Unsteady magnetohydrodynamic flow of Casson fluid over an infinite vertical plate is examined under ramped temperature and velocity conditions at the wall. Thermal radiation flux and heat injection/suction terms are also incorporated in the energy equation. The electrically conducting fluid is flowing through a porous material and these phenomena are governed by partial differential equations. After employing some adequate dimensionless variables, the solutions are evaluated by dint of Laplace transform. In addition, the physical contribution of substantial parameters such as Grashof number, radiation parameter, heat injection/suction parameter, porosity parameter, Prandtl number, and magnetic parameter is appropriately elucidated with the aid of graphical and tabular illustrations. The expressions for skin friction and Nusselt number are also derived to observe wall shear stress and rate of heat transfer.

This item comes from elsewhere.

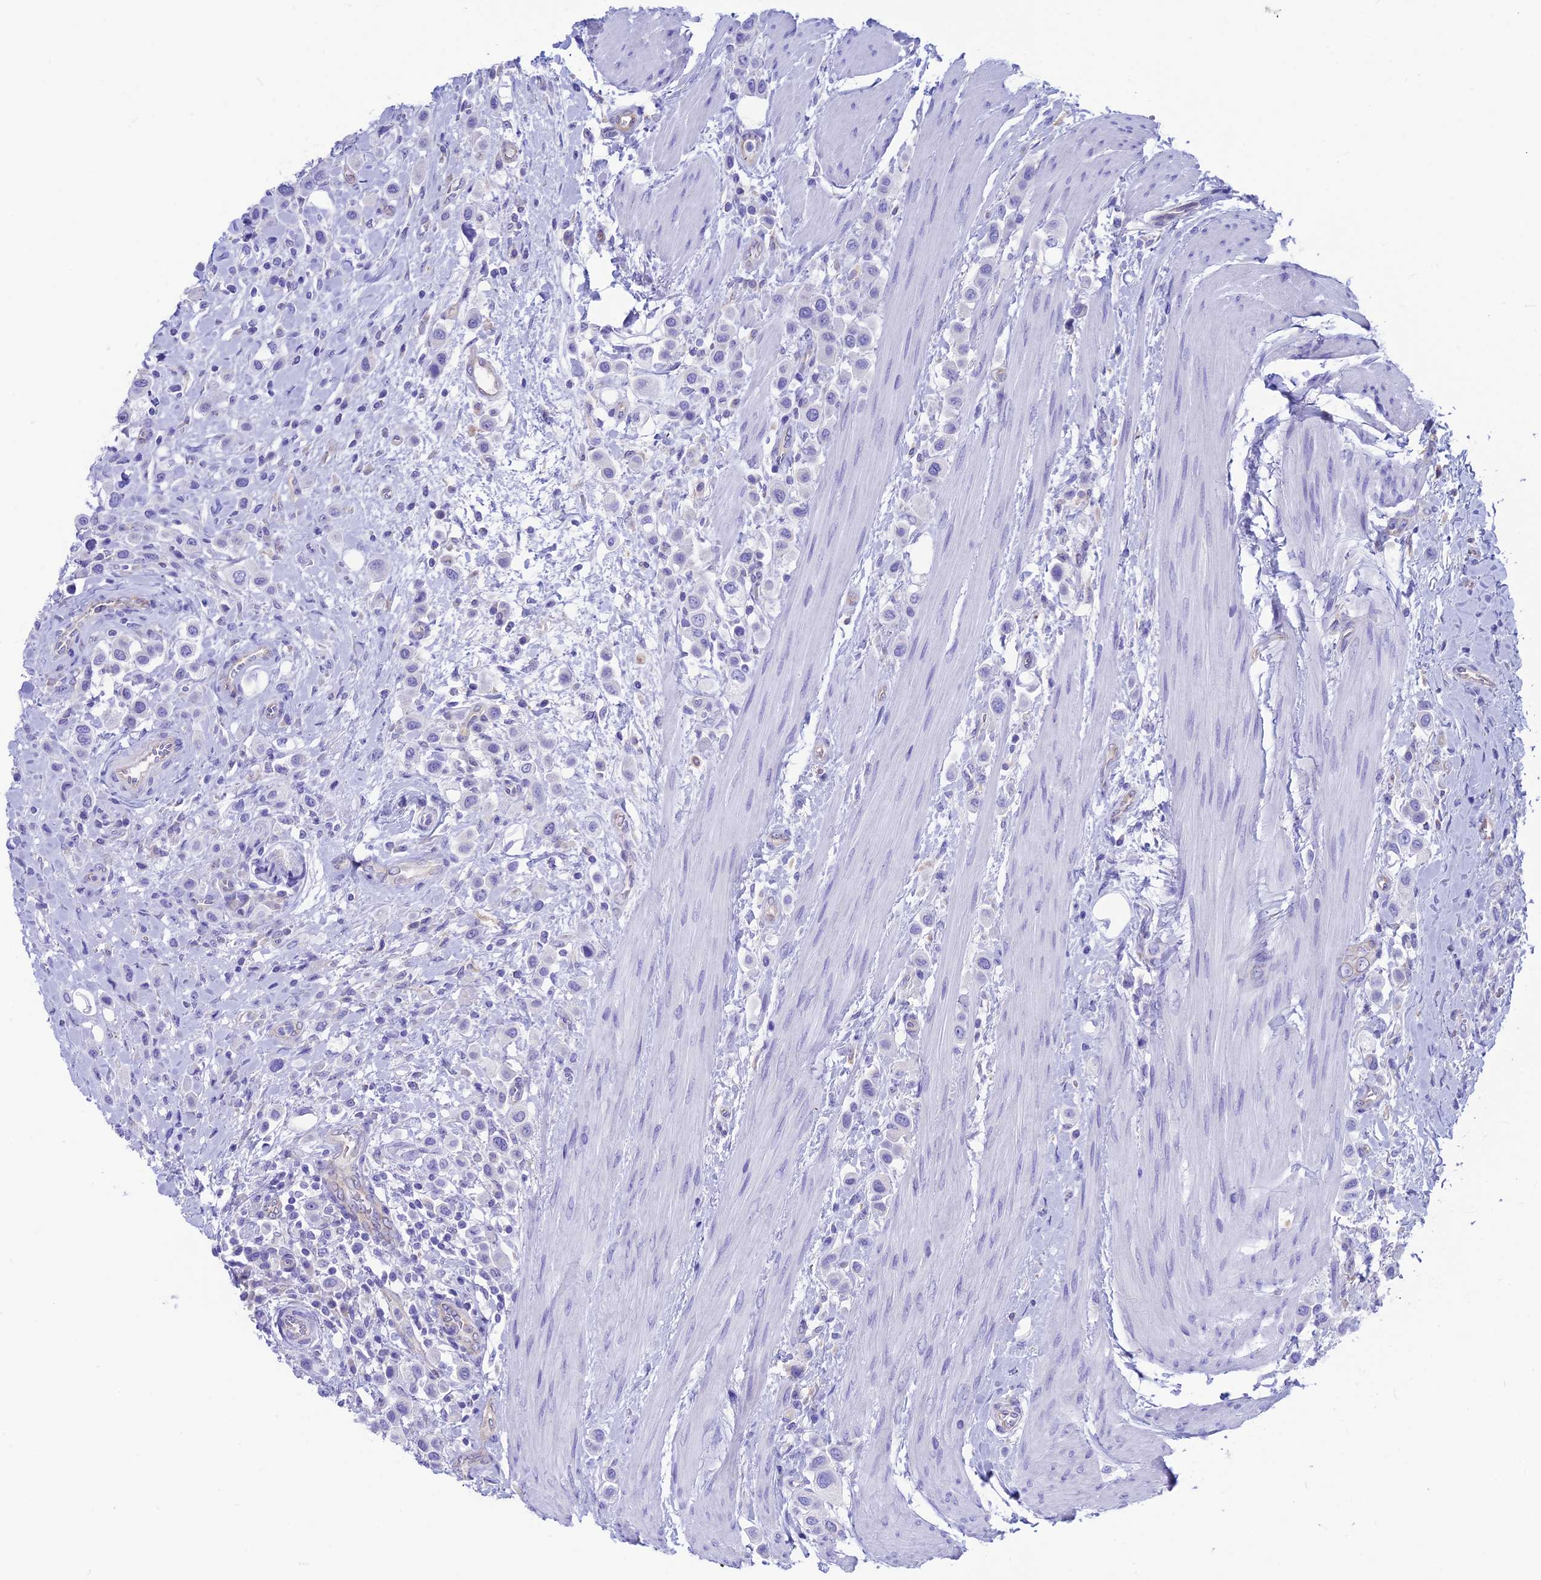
{"staining": {"intensity": "negative", "quantity": "none", "location": "none"}, "tissue": "urothelial cancer", "cell_type": "Tumor cells", "image_type": "cancer", "snomed": [{"axis": "morphology", "description": "Urothelial carcinoma, High grade"}, {"axis": "topography", "description": "Urinary bladder"}], "caption": "Tumor cells are negative for brown protein staining in urothelial cancer. The staining was performed using DAB (3,3'-diaminobenzidine) to visualize the protein expression in brown, while the nuclei were stained in blue with hematoxylin (Magnification: 20x).", "gene": "GNGT2", "patient": {"sex": "male", "age": 50}}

A graphical comparison between solutions corresponding to ramped and constant conditions at the wall is also provided. It is observed that graphs of the solutions computed under constant conditions are always superior with respect to graphs of ramped conditions. The magnetic field decelerates the flow, whereas the radiative flux leads to an upsurge in the flow. Furthermore, the shear stress is a decreasing function of the magnetic parameter.